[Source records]
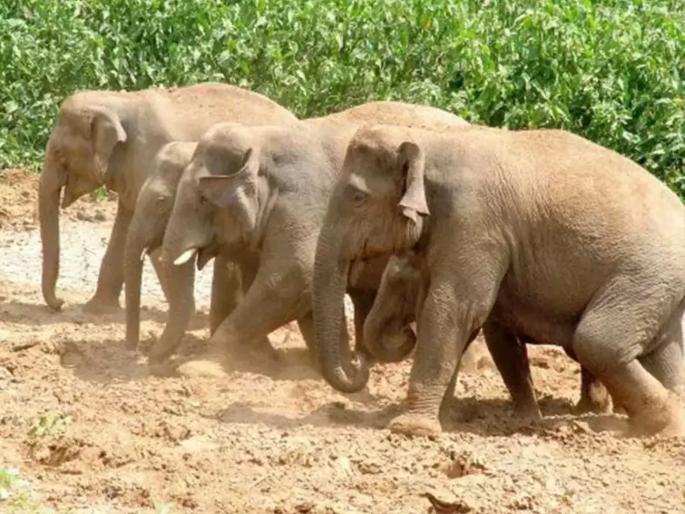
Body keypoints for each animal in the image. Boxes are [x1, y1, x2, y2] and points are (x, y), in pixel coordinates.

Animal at [39, 82, 296, 313]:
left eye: (59, 152)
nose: (60, 303)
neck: (120, 100)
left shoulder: (150, 157)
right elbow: (125, 228)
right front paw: (95, 310)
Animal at [160, 102, 469, 376]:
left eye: (202, 198)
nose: (154, 362)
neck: (261, 138)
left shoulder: (303, 205)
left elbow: (293, 276)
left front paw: (197, 366)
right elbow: (308, 291)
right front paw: (324, 365)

* Exercise brief *
With the line containing "neck: (120, 100)" as the first and the final line of the entries above as the last, write out that span exactly and nothing more.

* Exercise result *
neck: (120, 100)
left shoulder: (150, 157)
right elbow: (125, 228)
right front paw: (95, 310)
Animal at [160, 102, 469, 376]:
left eye: (202, 198)
nose: (154, 362)
neck: (261, 138)
left shoulder: (303, 205)
left elbow: (293, 276)
left front paw: (197, 366)
right elbow: (308, 291)
right front paw: (324, 365)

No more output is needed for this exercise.